|
The Eye
Too busy turning Nicholas Cage into a blind hit man for a Hollywood remake of their first feature, Bangkok Dangerous, Danny and Oxide Pang weren’t around to oversee this paltry English- language remounting of their 2002 breakthrough, The Eye. A pity for sure as the resulting film is another in a long line of poor studio remakes of Asian horror films. Xavier Palud and David Moreau’s The Eye carries little of the visual pizzazz or narrative thrust of the Pangs's original and imposes an ending that sheds the appealing ambiguity of the first film.
To be sure, Palud and Moreau aren’t working with source material as strong as Jim Sonzero was with Kiyoshi Kurosawa’s Pulse or Walter Salles with Hideo Nakata’s Dark Water. However, the Pang brothers' film does offer the fascinating opportunity to create rhetorical analogies for recovery from blindness and to create some unsettling moments for the audience without relying on shock cutting, overbearing sound design, and monster effects.
Jessica Alba stars as Sydney, a woman in her mid-twenties, blinded at age five by an accident involving firecrackers. Despite her disability, Sydney leads a rather charmed life. She has a gorgeous apartment in a posh L.A. high rise, is a leading violin player in the Los Angeles symphony orchestra, and has a slew of suitors. Early in the film, her sight is restored during a cornea transplant. She immediately glimpses her overbearing sister for the first time, played with a thorough lack of conviction by Parker Posey, and begins to readjust to her new life with the help of Dr. Paul Faulkner (Alessandro Nivola, who, as usual, is almost always better than the material he’s given).

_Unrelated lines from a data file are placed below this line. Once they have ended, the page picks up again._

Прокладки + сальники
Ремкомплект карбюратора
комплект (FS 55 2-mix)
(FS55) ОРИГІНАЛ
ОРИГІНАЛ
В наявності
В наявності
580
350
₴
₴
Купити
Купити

Soon, however, Sydney’s life is thrown for a loop; she is haunted by ostensibly terrifying visions of death itself capturing the recently deceased and taking them away to some Hell-like oblivion, whatever lies on the other side. Of course, everyone begins to think Sydney’s crazy, perhaps schizophrenic, certainly reacting to the shock of having her sight restored. Pushed to the brink of sanity, Sydney must discover whose eyes she has inherited and what secret visions she is beholding in her waking moments and her darkest dreams. This leads her to Mexico, and what follows involves the critically underused Rachel Ticotin (where have you been since Total Recall?), imperiled children, dangerous Mexican factories, a small helping of poetic justice, and one hell of an explosion. Everything is tidied up pretty well, Moreau and Palud having successfully navigated us through another retread of an almost striking concept. The Sixth Sense this is not; for Asian horror remake enthusiasts (are you out there?) only.